= Probable maximum loss =

Probable maximum loss (PML) is a term used in the insurance industry. The calculation of probable maximum loss is an important part of the underwriting decision to accept or reject a risk and how much risk to retain net of reinsurance.

The definition is not consistent across the insurance industry. Probable maximum loss can be defined as the largest possible loss estimated might occur in respect of a particular risk under particular circumstances. Other calculations distinguish it from maximum foreseeable loss (MFL) by assuming some mitigation from protective measures in PML and conplete failure of protective measures in MFL.

== Use in Different Product Lines ==
In fire insurance, probable maximum loss is the maximum loss that could occur due in the presence of failure of one or more protective systems such as sprinkler systems, fire alarms, water supply, or fire department response.

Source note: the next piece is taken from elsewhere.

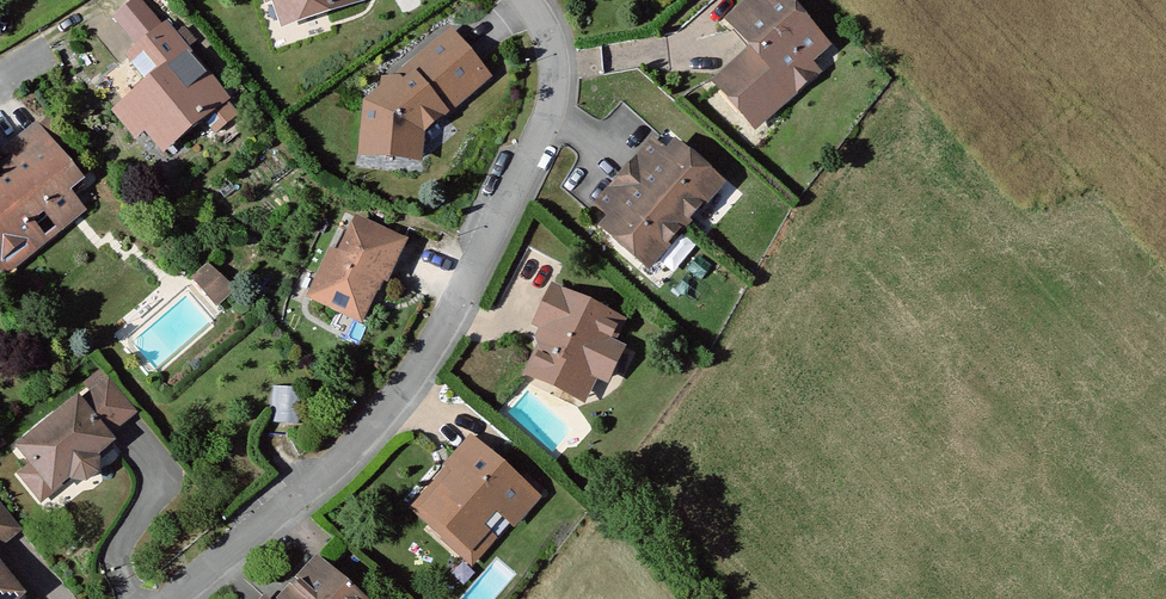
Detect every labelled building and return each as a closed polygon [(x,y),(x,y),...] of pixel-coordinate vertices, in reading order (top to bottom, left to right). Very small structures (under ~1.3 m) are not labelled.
[(284,20),(326,6),(327,10),(356,0),(277,0),(284,20)] [(773,107),(815,70),(807,61),(825,44),(786,0),(756,0),(731,22),(753,46),(752,67),(740,66),(720,84),(747,114),(765,98),(773,107)] [(141,3),(117,23),(140,50),(164,30),(141,3)] [(145,77),(148,75),(155,83),(118,114),(136,135),(145,128),(159,145),(175,132),(179,137),(224,100),(165,29),(164,30),(140,50),(133,56),(135,58),(132,61),(145,77)] [(386,82),(384,90),(368,104),(363,153),(389,155),(391,139),(419,141),(420,130),(485,76),(450,34),(406,71),(413,78),(403,87),(397,82),(386,82)] [(413,78),(406,71),(397,82),(403,87),(413,78)] [(755,122),(773,107),(765,98),(747,114),(755,122)] [(50,122),(38,131),(56,152),(67,143),(50,122)] [(35,234),(31,230),(51,215),(54,218),(74,204),(66,194),(80,182),(66,164),(56,152),(38,131),(37,129),(12,148),(25,165),(0,185),(0,263),(35,234)] [(391,139),(389,155),(417,157),(419,141),(391,139)] [(650,265),(709,197),(721,184),(677,146),(670,154),(670,155),(654,141),(599,205),(615,218),(607,227),(650,265)] [(77,155),(66,164),(80,182),(92,173),(77,155)] [(81,211),(74,204),(54,218),(61,227),(81,211)] [(339,258),(332,255),(311,298),(359,321),(379,280),(384,282),(403,245),(357,222),(339,258)] [(35,234),(0,263),(0,267),(5,274),(42,243),(35,234)] [(194,277),(209,295),(227,281),(209,265),(194,277)] [(227,281),(209,295),(216,305),(236,290),(227,281)] [(553,289),(537,322),(552,329),(531,374),(565,391),(592,380),(596,373),(608,379),(621,351),(609,345),(621,322),(553,289)] [(592,380),(565,391),(583,400),(592,380)] [(80,407),(77,404),(20,450),(35,469),(52,490),(70,476),(74,481),(85,481),(94,474),(96,463),(92,458),(110,444),(104,437),(134,412),(110,382),(80,407)] [(282,384),(281,419),(308,420),(310,385),(282,384)] [(520,485),(472,442),(450,466),(459,474),(452,482),(448,478),(423,506),(452,532),(445,539),(465,557),(487,532),(495,538),(499,542),(536,499),(534,498),(541,490),(526,477),(520,485)] [(35,469),(24,477),(41,499),(52,490),(35,469)] [(0,505),(0,543),(19,528),(0,505)] [(423,506),(416,513),(445,539),(452,532),(423,506)] [(487,532),(465,557),(473,564),(495,538),(487,532)] [(319,563),(286,598),(360,598),(319,563)] [(18,596),(1,575),(0,573),(0,598),(14,598),(18,596)]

In insurance of structures affected by seismic activity, probable maximum loss is covered by ASTM E2026. That standard aimed to “standardize” the nomenclature for seismic loss estimation, as well as establish some guidelines as to the level of review and qualifications of the reviewer. Engineering studies on existing buildings originally only addressed the potential risk to life-safety (i.e. collapse) as the buildings were compared to current building code requirements. However, due to the need for understanding the potential losses associated with a building, crude loss estimation techniques were developed in the 1970s. Additional methods for estimating seismic losses were developed in the 1980s (ATC-13) and continue to be developed and refined today. The document was updated in 2016 and now recommends the discontinued use of PML, and the use of new nomenclature: Scenario Expected Loss (SEL), Scenario Upper Loss (SUL), and Probable Loss (PL).